🖤 Hi! I'm Su. Sumin (수민) for those who want my real name.
I work on post-training, evaluation, and model behavior. I'm particularly interested in data attribution, data efficiency, and understanding why models succeed, fail, and generalize.
At Turing, I lead Terminal Bench, working on reward design, synthetic data generation, and feedback signals for post-training. Previously, I pre/post-trained domain-specific language models across enterprise and media applications.
Originally from Korea, with formative years in New York and now based in SF.
U.S. Citizen interested in defense tech 🇺🇸🇰🇷
Research
- SFT-GO: Supervised Fine-Tuning with Group Optimization for Large Language Models. Developed a token importance-aware post-training method for improving training signal utilization in large language models. arXiv, 2025.
- Small Language Models: Architecture, Evolution, and the Future of Artificial Intelligence. Proposed a multi-axis taxonomy for classifying small language models and synthesized emerging approaches to capability-efficiency tradeoffs. Preprint, 2025.
- Harnessing Business and Media Insights with Large Language Models. Pre- and post-trained a domain-specialized LLM for business intelligence and media analysis for Fortune Magazine. arXiv, 2024.
- Model Probing and Capability Attribution. Developed a probing framework for identifying which latent linguistic signals drive model predictions, enabling capability attribution, systematic error analysis, and instance-level failure diagnosis. Report, 2022.
- Behavioral Effects of Model Compression. Investigated how pruning and quantization alter learned representations and downstream model behavior, revealing compression-induced shifts in calibration, prediction dynamics, and output distributions across diverse task settings. Report, 2022.
- Low-Resource Machine Translation. Combined target-side monolingual data augmentation with LangRank-guided transfer language selection, improving BLEU scores by up to 345% over baseline systems for Belarusian-English and Azerbaijani-English translation. Report, 2022.

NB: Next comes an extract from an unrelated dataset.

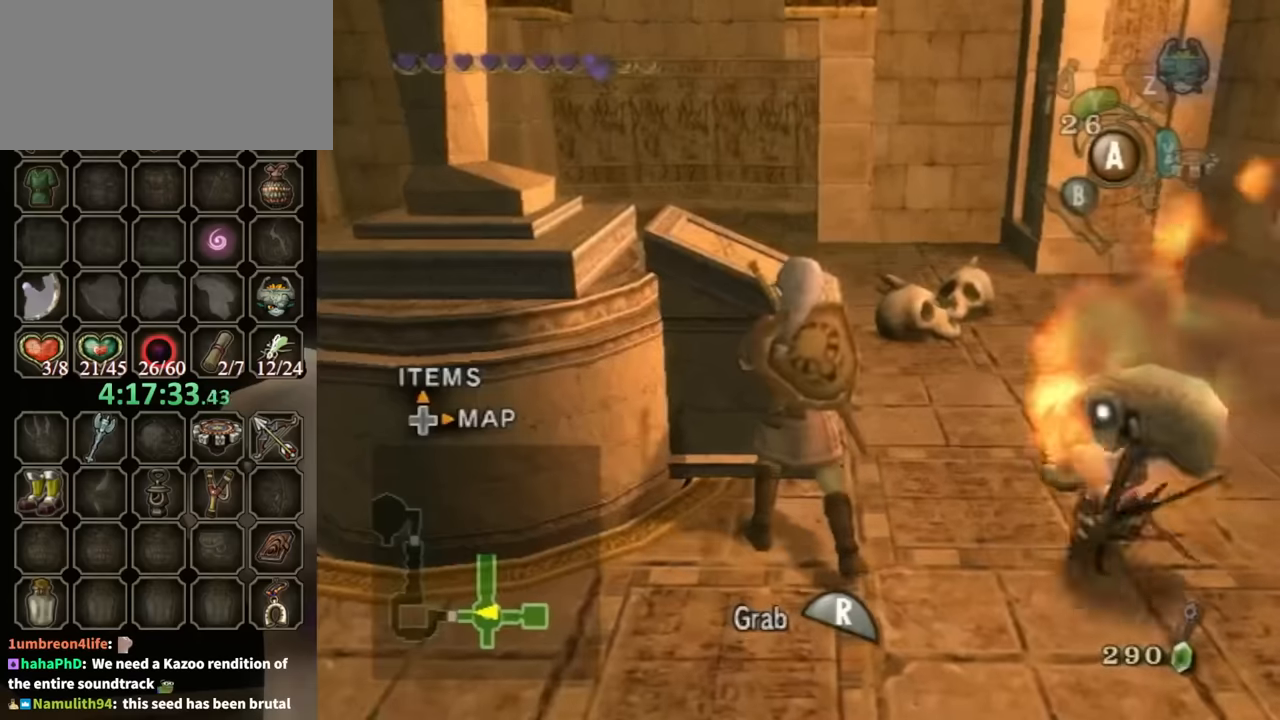
{"buttons": ["R1"], "left_stick": "up", "right_stick": "center", "events": [[200, "left_stick", "center"], [267, "left_stick", "up"]]}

- Low-Resource Multilingual ASR. Investigated tokenization and self-supervised representation learning for low-resource speech recognition, evaluating HuBERT, wav2vec 2.0, language model integration, and Byte Pair Encoding vocabulary design in African-accented French. Report, 2022.
- Temporal Action Localization. Investigated architectural approaches for long-range temporal reasoning in video understanding, developing extensions to Boundary-Matching Network that improved ActivityNet-1.3 localization performance by 0.9 AUC through temporal feature propagation and global context aggregation. Report, 2021.
Projects
Driver/Restaurant Recommendation System
Developed an Uber-like Java program that matches real-time client requests to available cab drivers and targeted restaurant advertisements based on regression models by processing multiple streams of GPS, Apple Watch user health and biometric data, and Google Map & Yelp business data. Deployed Kafka and Samza on a YARN cluster provisioned on AWS.
Deep Learning Algorithms From Scratch
Implemented forward and backward methods for linear, 1D & 2D conv, RNN, dropout, batch norm, sigmoid, tanh, ReLU, softmax, hidden markov, matrix factorization, logistic regression, SVM, TF-IDF, Decision Tree, and neural network without relying on Pytorch or Scikit-Learn
Twitter Analytics Web Service
Implemented ETL for QR code, Blockchain validation, and User Recommendation services on a Twitter dataset (~1TB) using AWS, Spark, and Kubernetes. Designed and optimized a MySQL DB schema for scale and throughput. Deployed web-servers (Sanic) in Python
Heterogeneous Storage for Social Networking
Configured and deployed heterogeneous SQL and NoSQL databases (MySQL, MongoDB and Neo4j) in Java with a caching mechanism for a Facebook-like social networking web app
..other side quests
an AI-based Codenames game, personalized rental listing search, and a personalized reflection assistant based on Korean traditions. I'll share more when we meet.